Move over apples! There’s a new fruit in town, and it’s taking the fall baking scene by storm. This Pear Bundt Cake with Vanilla Brown Butter Glaze was declared the best cake I’ve ever made!
A long, long time ago, when a whopping eight people read my blog, I made a Vanilla Peach Bundt Cake. It was a huge hit, and it remains a summer favorite to this day. Unfortunately, peach season in Ohio lasts approximately 2.5 days so I don’t get to enjoy the cake nearly as much as I’d like.
I recently had a craving for my favorite peach bundt, but since peaches don’t exactly scream “October!,” I decided to create something with a more fall-appropriate flavor profile. The obvious choice was apples or pumpkin, but this time I found myself gravitating towards the lesser known of the fall fruit trifecta- pears.
Pears are the Cinderellas of fall fruit. The humble pear sits quietly in the background while apples and pumpkins fight over who gets the most Instagram hashtags named after them. Then one day the pear gets all dressed up with some brown butter, cinnamon, and vanilla bean syrup, waltzes out of the oven, and steals the show.
This Pear Bundt Cake with Vanilla Brown Butter Glaze is making all the apples and pumpkins jealous this year.

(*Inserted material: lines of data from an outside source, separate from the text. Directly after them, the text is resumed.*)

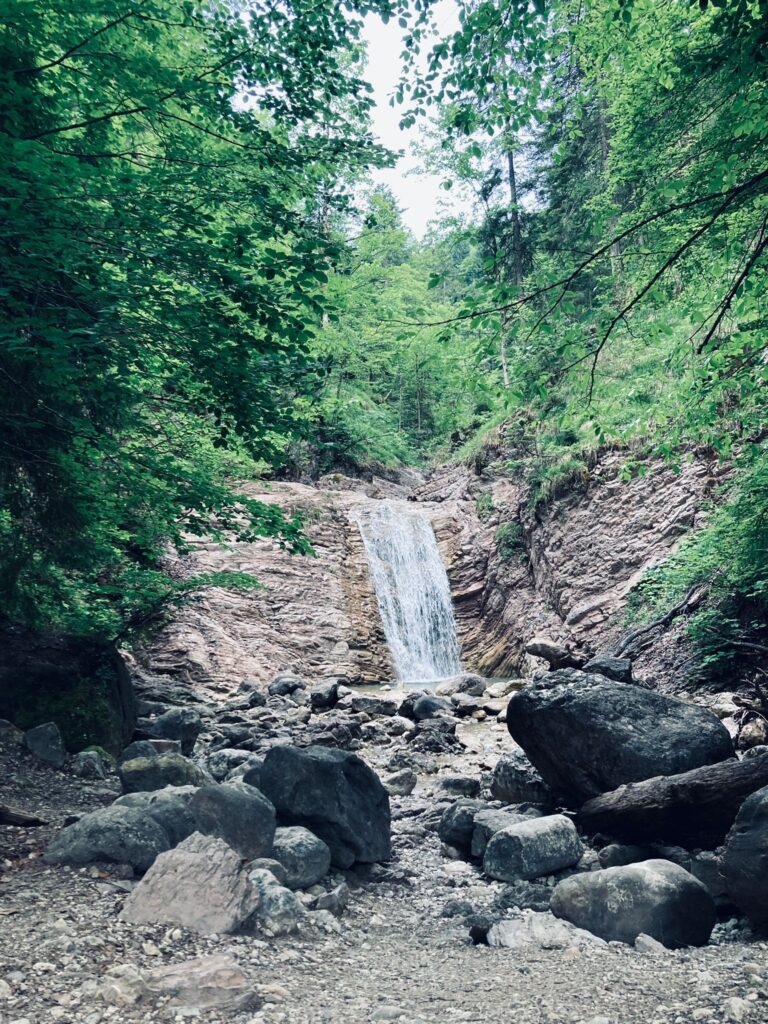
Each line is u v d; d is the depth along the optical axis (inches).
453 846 279.4
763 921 178.9
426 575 1054.4
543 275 229.6
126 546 484.4
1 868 187.3
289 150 272.5
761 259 263.9
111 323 242.4
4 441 317.1
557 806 299.7
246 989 135.0
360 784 252.7
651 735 270.2
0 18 236.7
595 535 839.1
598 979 147.3
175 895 165.0
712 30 235.9
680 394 298.0
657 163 387.2
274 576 930.1
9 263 221.8
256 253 269.7
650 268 322.0
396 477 1455.5
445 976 155.5
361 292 382.0
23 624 377.1
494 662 934.4
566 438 962.7
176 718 435.2
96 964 139.2
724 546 548.1
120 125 298.7
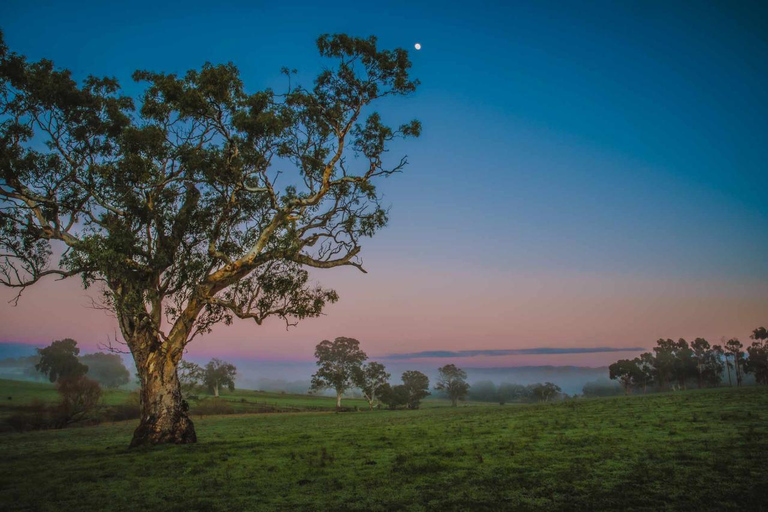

It is an absolute stunner. This golden, buttery cake is spiced with warm cinnamon, nutmeg, and ginger and studded with fresh pear. But the real magic comes from one very special ingredient: Amoretti’s Madagascar Bourbon Vanilla Bean Syrup.
You may have seen this syrup gracing the counters of your favorite coffee shop, but it’s also a great ingredient to have around for home baking. This syrup is the real deal. All it takes is one look at the bottle to see it is loaded, and I do mean l-o-a-d-e-d with real flecks of vanilla bean. Just a pump or two is all it takes to add serious vanilla flavor to your coffee, baked goods, or even oatmeal. It’s the special something that lends this cake it’s rich, warm vanilla flavor.
The syrup is so good I couldn’t resist adding a couple pumps to the glaze as well. Guys, I can hardly talk about this glaze without getting a little teary. This is the first time I’ve used brown butter in a recipe, and now I feel like I owe you all an apology for holding out for so long. The toastiness, the richness, the nuttiness! Between the brown butter and the vanilla bean syrup, this glaze is outta control. The Mr. and I abandoned all sense of propriety and scraped it off the bottom of the pan with our fingers.
I know apples and pumpkin are vying for your attention this season, but if there’s one thing I really, really hope you’ll take the time to make, it’s this cake. The Mr. declared it the best cake I’ve ever made (and I’ve made a lot of cakes)! So save room on your Thanksgiving table for this one. You won’t be bringing home leftovers, I can almost bet on it!